June 27th, 2009
Governor Mark Sanford’s public meltdown and Americans’ reaction to it are good evidence of a basic illness in our popular culture (and our political culture as well). Actually, let’s just call it an illness in our culture as a whole.
I suppose that most of us (me included) have been somewhat amused by but also horrified at the totally inappropriate public performance of a guy who until now was a go-getting man of alleged principle. It’s been both riveting and cringe-inducing.
But really, why do we have this reaction to him? Our outraged or amused or uncomfortable reaction to him is in total contrast to the kinds of movies and songs and stories we all make popular.

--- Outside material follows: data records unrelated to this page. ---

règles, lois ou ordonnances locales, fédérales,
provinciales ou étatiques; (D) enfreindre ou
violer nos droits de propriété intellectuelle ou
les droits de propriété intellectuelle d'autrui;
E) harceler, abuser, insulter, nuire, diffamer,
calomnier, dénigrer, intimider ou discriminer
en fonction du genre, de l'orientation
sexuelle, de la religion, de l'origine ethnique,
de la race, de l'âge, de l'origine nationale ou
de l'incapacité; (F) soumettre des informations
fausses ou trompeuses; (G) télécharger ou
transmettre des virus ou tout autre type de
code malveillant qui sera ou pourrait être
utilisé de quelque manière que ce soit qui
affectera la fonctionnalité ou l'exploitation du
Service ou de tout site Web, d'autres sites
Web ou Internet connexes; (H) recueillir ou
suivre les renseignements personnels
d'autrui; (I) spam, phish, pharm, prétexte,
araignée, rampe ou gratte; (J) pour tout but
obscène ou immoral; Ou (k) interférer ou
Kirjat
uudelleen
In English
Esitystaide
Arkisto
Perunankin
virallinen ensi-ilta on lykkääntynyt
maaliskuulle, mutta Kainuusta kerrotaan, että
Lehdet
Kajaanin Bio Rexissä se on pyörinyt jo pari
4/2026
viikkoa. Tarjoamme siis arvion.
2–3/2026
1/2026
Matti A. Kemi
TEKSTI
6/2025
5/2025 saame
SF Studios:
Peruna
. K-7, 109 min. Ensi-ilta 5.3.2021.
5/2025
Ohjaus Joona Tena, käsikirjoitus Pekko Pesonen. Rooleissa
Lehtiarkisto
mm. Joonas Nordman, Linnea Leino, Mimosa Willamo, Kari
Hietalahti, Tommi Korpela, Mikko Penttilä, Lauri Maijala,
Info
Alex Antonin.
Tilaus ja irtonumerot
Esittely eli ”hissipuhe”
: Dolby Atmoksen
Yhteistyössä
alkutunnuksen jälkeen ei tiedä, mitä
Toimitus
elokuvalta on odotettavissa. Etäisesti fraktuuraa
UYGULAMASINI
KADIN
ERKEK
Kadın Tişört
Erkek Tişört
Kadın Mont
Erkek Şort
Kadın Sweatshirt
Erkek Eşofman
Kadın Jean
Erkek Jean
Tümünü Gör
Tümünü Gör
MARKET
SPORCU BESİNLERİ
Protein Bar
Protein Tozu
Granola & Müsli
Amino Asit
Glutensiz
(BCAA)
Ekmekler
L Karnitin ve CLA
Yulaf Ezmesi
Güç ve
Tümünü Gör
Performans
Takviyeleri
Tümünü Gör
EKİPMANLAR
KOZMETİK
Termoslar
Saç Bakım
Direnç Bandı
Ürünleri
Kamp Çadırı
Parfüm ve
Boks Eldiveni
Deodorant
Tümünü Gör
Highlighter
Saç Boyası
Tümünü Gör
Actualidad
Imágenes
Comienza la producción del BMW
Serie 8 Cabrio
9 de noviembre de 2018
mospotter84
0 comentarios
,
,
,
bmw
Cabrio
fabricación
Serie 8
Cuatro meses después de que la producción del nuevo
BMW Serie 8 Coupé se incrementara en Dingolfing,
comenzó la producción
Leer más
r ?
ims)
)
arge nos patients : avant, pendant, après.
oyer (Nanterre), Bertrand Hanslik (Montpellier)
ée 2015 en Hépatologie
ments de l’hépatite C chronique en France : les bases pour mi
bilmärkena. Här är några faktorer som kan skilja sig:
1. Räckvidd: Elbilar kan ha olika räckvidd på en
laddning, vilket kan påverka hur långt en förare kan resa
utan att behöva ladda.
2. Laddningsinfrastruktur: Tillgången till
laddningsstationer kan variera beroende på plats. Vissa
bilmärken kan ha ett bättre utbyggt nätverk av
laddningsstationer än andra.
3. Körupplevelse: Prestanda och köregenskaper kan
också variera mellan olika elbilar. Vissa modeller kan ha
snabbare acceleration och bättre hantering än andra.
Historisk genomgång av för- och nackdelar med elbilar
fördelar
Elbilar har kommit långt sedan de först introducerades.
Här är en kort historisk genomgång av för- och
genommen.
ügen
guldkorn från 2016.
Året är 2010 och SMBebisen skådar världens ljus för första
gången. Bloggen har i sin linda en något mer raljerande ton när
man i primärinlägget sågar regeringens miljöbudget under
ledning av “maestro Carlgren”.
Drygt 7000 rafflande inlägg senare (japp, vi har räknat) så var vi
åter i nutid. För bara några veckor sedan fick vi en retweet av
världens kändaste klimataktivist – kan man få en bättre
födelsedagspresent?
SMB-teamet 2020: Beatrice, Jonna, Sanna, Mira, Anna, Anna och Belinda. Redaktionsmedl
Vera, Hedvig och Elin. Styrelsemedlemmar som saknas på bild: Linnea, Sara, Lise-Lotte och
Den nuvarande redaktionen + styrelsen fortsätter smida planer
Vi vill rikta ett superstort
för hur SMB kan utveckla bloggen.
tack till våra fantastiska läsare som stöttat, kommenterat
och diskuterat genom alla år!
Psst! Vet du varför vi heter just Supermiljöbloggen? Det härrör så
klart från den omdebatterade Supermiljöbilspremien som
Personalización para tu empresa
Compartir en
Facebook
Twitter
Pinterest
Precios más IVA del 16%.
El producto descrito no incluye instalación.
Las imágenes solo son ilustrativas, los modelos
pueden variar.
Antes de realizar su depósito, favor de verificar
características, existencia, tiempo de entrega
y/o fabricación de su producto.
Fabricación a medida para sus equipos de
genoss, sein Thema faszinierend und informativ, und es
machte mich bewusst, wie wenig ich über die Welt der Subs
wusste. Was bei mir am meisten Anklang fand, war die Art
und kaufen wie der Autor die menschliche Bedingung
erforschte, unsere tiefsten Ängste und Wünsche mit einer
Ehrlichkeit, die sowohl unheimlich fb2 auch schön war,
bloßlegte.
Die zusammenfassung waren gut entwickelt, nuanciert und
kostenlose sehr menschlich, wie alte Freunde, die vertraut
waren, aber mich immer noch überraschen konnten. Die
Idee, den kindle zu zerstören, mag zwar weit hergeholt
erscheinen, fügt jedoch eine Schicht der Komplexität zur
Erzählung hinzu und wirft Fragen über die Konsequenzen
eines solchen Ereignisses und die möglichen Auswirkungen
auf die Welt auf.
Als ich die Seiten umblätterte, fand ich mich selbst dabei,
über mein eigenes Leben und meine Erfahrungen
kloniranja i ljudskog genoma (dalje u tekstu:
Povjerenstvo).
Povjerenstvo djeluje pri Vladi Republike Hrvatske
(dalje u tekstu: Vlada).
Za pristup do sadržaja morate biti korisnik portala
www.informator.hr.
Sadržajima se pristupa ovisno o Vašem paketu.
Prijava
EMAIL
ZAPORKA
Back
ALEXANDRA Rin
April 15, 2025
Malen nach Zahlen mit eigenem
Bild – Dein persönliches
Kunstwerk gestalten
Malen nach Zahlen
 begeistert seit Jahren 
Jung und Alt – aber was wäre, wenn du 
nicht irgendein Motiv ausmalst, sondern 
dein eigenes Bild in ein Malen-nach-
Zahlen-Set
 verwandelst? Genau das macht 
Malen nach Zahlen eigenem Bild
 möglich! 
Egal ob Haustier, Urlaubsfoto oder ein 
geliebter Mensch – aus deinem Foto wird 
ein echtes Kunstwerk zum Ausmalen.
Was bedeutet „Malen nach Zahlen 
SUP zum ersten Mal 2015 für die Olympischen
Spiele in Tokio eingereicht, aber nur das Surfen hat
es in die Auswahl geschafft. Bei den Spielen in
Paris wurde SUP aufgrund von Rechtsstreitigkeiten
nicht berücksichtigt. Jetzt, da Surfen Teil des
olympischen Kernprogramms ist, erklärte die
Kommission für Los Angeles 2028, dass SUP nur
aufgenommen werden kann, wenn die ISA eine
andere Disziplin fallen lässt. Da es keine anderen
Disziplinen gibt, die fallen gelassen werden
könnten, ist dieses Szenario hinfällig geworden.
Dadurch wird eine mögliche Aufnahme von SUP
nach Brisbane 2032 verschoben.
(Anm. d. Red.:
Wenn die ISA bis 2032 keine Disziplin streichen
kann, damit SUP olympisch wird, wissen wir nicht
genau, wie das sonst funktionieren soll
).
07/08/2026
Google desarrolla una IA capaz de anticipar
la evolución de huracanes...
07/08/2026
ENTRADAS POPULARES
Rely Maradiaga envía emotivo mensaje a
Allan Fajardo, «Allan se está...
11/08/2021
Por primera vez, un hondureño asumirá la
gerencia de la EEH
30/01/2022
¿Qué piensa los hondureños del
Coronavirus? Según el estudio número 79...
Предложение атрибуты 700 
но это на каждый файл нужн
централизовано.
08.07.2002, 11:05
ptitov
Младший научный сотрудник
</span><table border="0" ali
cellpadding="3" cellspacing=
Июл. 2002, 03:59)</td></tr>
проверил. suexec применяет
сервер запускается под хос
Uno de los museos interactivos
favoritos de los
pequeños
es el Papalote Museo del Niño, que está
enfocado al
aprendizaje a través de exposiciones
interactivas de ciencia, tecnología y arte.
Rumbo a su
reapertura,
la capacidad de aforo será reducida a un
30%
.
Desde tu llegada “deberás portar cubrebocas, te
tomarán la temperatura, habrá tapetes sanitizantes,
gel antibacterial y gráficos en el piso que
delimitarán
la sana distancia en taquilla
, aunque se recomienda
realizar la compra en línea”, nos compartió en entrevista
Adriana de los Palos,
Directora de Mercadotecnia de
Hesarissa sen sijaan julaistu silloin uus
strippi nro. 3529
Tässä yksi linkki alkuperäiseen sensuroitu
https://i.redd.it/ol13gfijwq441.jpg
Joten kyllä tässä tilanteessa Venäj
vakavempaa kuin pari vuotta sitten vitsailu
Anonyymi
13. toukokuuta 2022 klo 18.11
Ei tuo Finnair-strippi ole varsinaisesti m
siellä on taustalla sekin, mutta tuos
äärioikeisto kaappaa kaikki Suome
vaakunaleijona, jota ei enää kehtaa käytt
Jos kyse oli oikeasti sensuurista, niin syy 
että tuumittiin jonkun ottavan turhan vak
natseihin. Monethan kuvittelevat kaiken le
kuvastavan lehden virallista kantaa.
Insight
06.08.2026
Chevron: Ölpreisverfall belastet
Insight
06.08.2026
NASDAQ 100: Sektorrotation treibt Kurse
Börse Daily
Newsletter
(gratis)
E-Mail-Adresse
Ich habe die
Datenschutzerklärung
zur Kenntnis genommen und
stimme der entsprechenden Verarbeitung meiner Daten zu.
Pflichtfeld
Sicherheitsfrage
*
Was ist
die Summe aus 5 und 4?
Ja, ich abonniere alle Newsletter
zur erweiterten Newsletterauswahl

In “High Fidelity,” Nick Hornby is on to this oddity:
People worry about kids playing with guns, or watching violent videos, that some sort of culture of violence will take them over. Nobody worries about kids listening to thousands, literally thousands of songs about heartbreak, rejection, pain, misery and loss.Think about this comment from the other side of “love”. We don’t worry about our kids (or us) watching movies or listening to songs that cajole us into “following our heart” and searching for true love, or looking for and finding our “soulmate.” Disney and other studioes churn this stuff out by the bushel, and we eat it up.
And yet when we are confronted by a guy who actually did this, the reaction is “What a loser!” or “How horrible!” or “What a hypocrite!” or “This is hilarious!” And we want to know all the details so we can stomp on the guy.
I’m not defending Sanford, and I know that this mess is having a terrible effect on his wife and children. Families and spouses and children are never the same after this kind of thing happens.
Sanford is a self-indulgent guy at this point in his life. His affair and then his shrink-session-style press conference are evidence of that. His abuse of the language of religion and faith is at least as unforgiveable as his infidelity is.
It’s just that I think we all participate in some kind of bait-and-switch for the heart.
In Disney movies, we often cheer people who shun convention and “dull” long-term commitments to family and chase the whims of their hearts.
In political life or other important arenas, we give them the “tsk tsk” and a sneer, and we feel superior.